On the wire, the API sees only { "encrypted": true, "envelope": "<JWE>" }. The subject and body live inside the sealed payload, so the server never sees them. On read, the SDK decrypts with the local private key and verifies the sender's signature. The CLI does the same with agenticemail keys generate and agenticemail keys publish. For a step-by-step walkthrough, see how to send encrypted email, and the full endpoint reference lives in the docs.
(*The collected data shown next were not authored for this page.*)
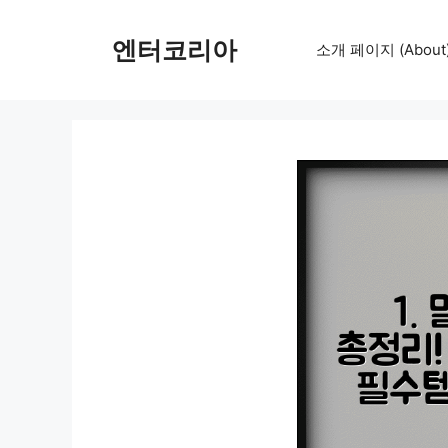
컨
텐
엔터코리아
소개 페이지 (About
츠
로
건
너
뛰
기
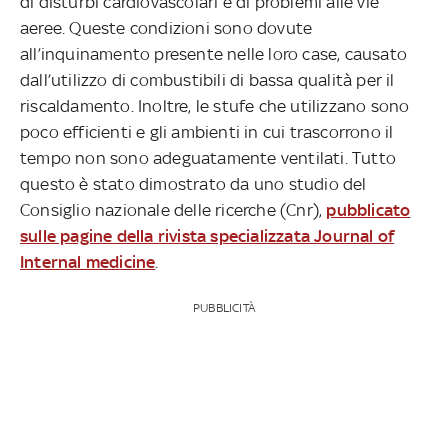
di disturbi cardiovascolari e di problemi alle vie
aeree. Queste condizioni sono dovute
all’inquinamento presente nelle loro case, causato
dall’utilizzo di combustibili di bassa qualità per il
riscaldamento. Inoltre, le stufe che utilizzano sono
poco efficienti e gli ambienti in cui trascorrono il
tempo non sono adeguatamente ventilati. Tutto
questo è stato dimostrato da uno studio del
Consiglio nazionale delle ricerche (Cnr),
pubblicato
sulle pagine della rivista specializzata Journal of
Internal medicine
.
PUBBLICITÀ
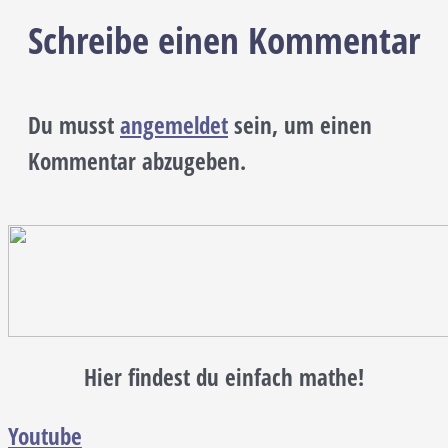
Schreibe einen Kommentar
Du musst
angemeldet
sein, um einen
Kommentar abzugeben.
Hier findest du einfach mathe!
Youtube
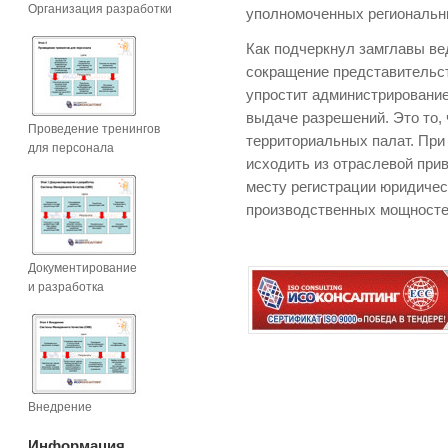
Организация разработки
уполномоченных региональны
Как подчеркнул замглавы в
сокращение представительст
упростит администрирование 
выдаче разрешений. Это то,
Проведение тренингов
территориальных палат. При
для персонала
исходить из отраслевой прив
месту регистрации юридичес
производственных мощносте
Документирование
и разработка
Внедрение
Информация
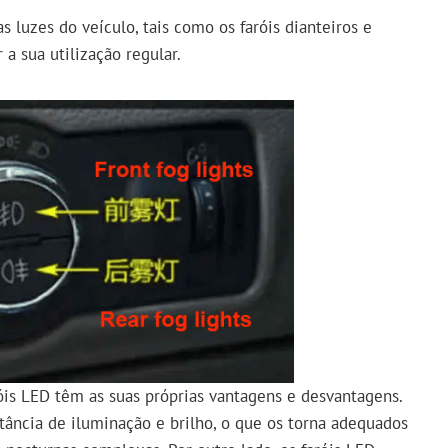
s luzes do veículo, tais como os faróis dianteiros e
 a sua utilização regular.
óis LED têm as suas próprias vantagens e desvantagens.
tância de iluminação e brilho, o que os torna adequados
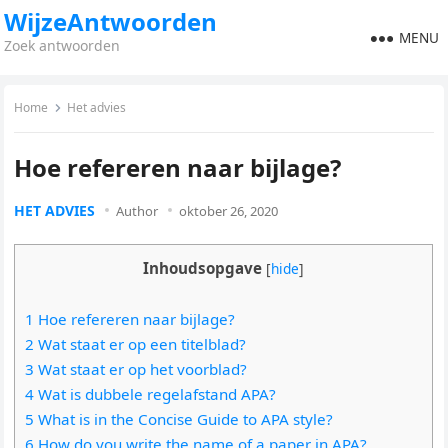
WijzeAntwoorden
MENU
Zoek antwoorden
Home
Het advies
Hoe refereren naar bijlage?
HET ADVIES
Author
oktober 26, 2020
Inhoudsopgave
[
hide
]
1 Hoe refereren naar bijlage?
2 Wat staat er op een titelblad?
3 Wat staat er op het voorblad?
4 Wat is dubbele regelafstand APA?
5 What is in the Concise Guide to APA style?
6 How do you write the name of a paper in APA?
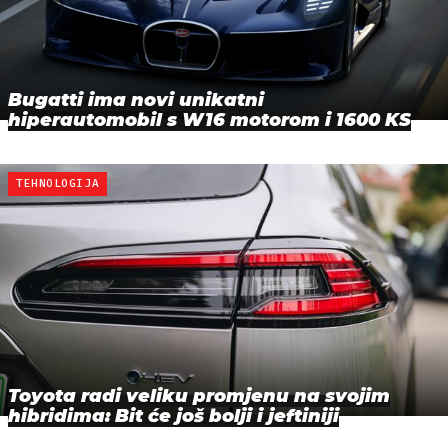
Bugatti ima novi unikatni
hiperautomobil s W16 motorom i 1600 KS
TEHNOLOGIJA
Toyota radi veliku promjenu na svojim
hibridima: Bit će još bolji i jeftiniji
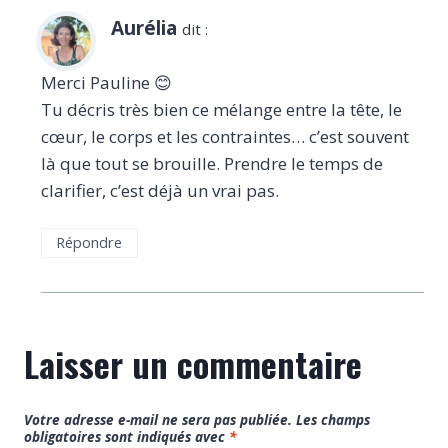
Aurélia
dit :
Merci Pauline 😊
Tu décris très bien ce mélange entre la tête, le
cœur, le corps et les contraintes… c’est souvent
là que tout se brouille. Prendre le temps de
clarifier, c’est déjà un vrai pas.
Répondre
Laisser un commentaire
Votre adresse e-mail ne sera pas publiée.
Les champs
obligatoires sont indiqués avec
*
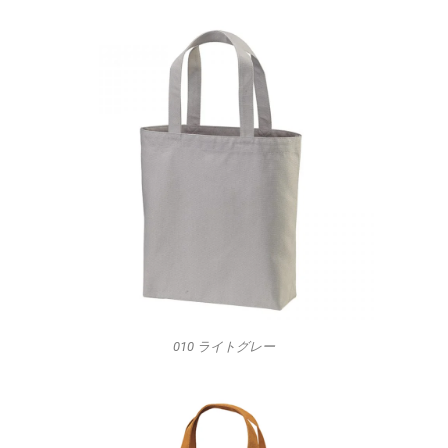
010 ライトグレー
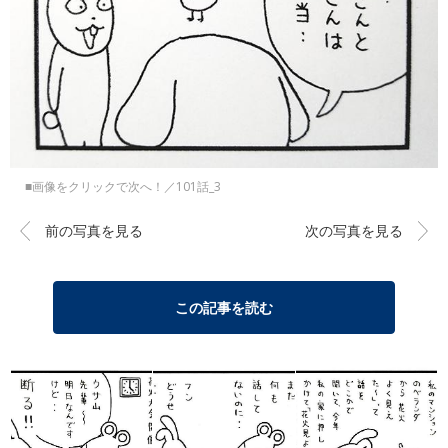
■画像をクリックで次へ！／101話_3
前の写真を見る
次の写真を見る
この記事を読む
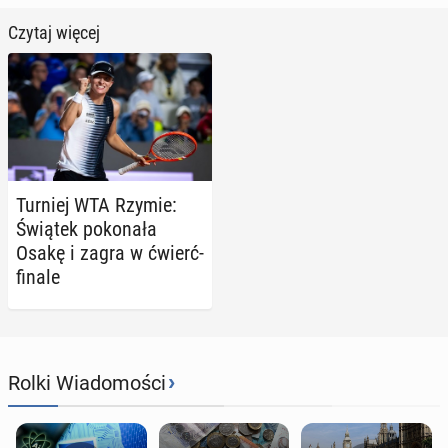
Czytaj więcej
Turniej WTA Rzymie:
Świątek po­ko­na­ła
Osakę i zagra w ćwierć­
fi­na­le
›
Rolki Wiadomości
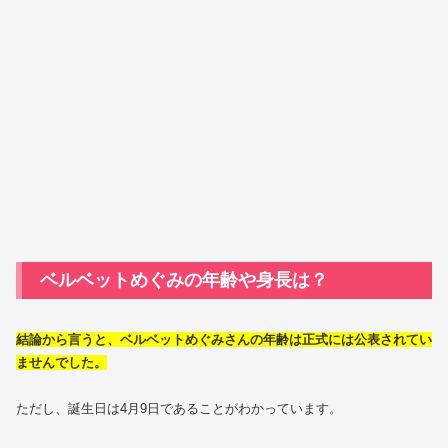
ベルベットめぐみの年齢や身長は？
結論から言うと、ベルベットめぐみさんの年齢は正式には公表されてい
ませんでした。
ただし、誕生日は4月9日であることがわかっています。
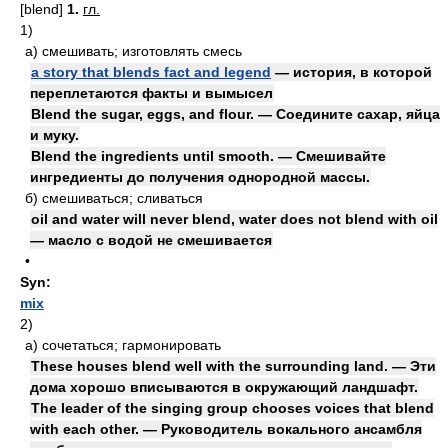
[blend]
1.
гл.
1)
а)
смешивать; изготовлять смесь
a story that blends fact and legend
— история, в которой
переплетаются факты и вымысел
Blend the sugar, eggs, and flour. — Соедините сахар, яйца
и муку.
Blend the ingredients until smooth. — Смешивайте
ингредиенты до получения однородной массы.
б)
смешиваться; сливаться
oil and water will never blend, water does not blend with oil
— масло с водой не смешивается
•
Syn:
mix
2)
а)
сочетаться; гармонировать
These houses blend well with the surrounding land. — Эти
дома хорошо вписываются в окружающий ландшафт.
The leader of the singing group chooses voices that blend
with each other. — Руководитель вокального ансамбля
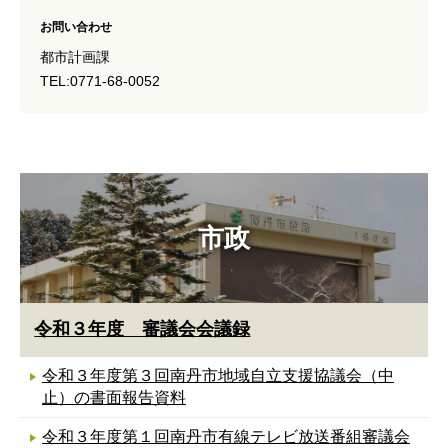
お問い合わせ
都市計画課
TEL:0771-68-0052
市政
令和３年度 審議会会議録
令和３年度第３回南丹市地域自立支援協議会（中
止）の書面報告資料
令和３年度第１回南丹市有線テレビ放送番組審議会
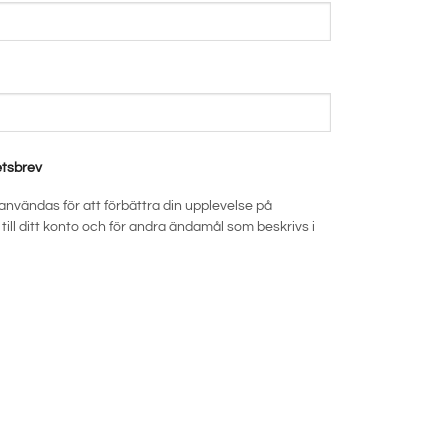
etsbrev
nvändas för att förbättra din upplevelse på
ill ditt konto och för andra ändamål som beskrivs i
Frequently asked questions

Is Gmail end-to-end encrypted?

No. Gmail uses TLS in transit and encrypts messages at rest, but Google holds the keys and can read message content, which is what makes server-side search and spam filtering work. That is encryption, but not end-to-end encryption. True E2EE would require the keys to live only on the endpoints.

Can I send an end-to-end encrypted email to any address?

No, and this is the core constraint. End-to-end encryption needs the recipient to hold a private key that matches a public key you can encrypt to. A normal mailbox at Gmail or Outlook has no such key, so mail to it cannot be end-to-end encrypted. It works only when both sides have published keys, which is why AgenticEmail scopes it to agent-to-agent mail between two of its inboxes.

Does end-to-end encryption hide the subject line?

Only if the system encrypts the subject inside the body. Many setups leave the subject as a plaintext header for routing and display, which leaks the gist of the message. AgenticEmail seals the subject inside the encrypted payload so it is not exposed, but you should always assume the outer To, From, and timing are visible.

What encryption does AgenticEmail use?

A standards-based JOSE envelope: a multi-recipient JWE using ECDH-ES over NIST P-256 with AES-256-GCM for confidentiality, wrapping an Ed25519 JWS that signs the payload before encryption for authenticity. The format is wire-compatible across the TypeScript and Python SDKs. See the encrypted email API for the programmatic surface.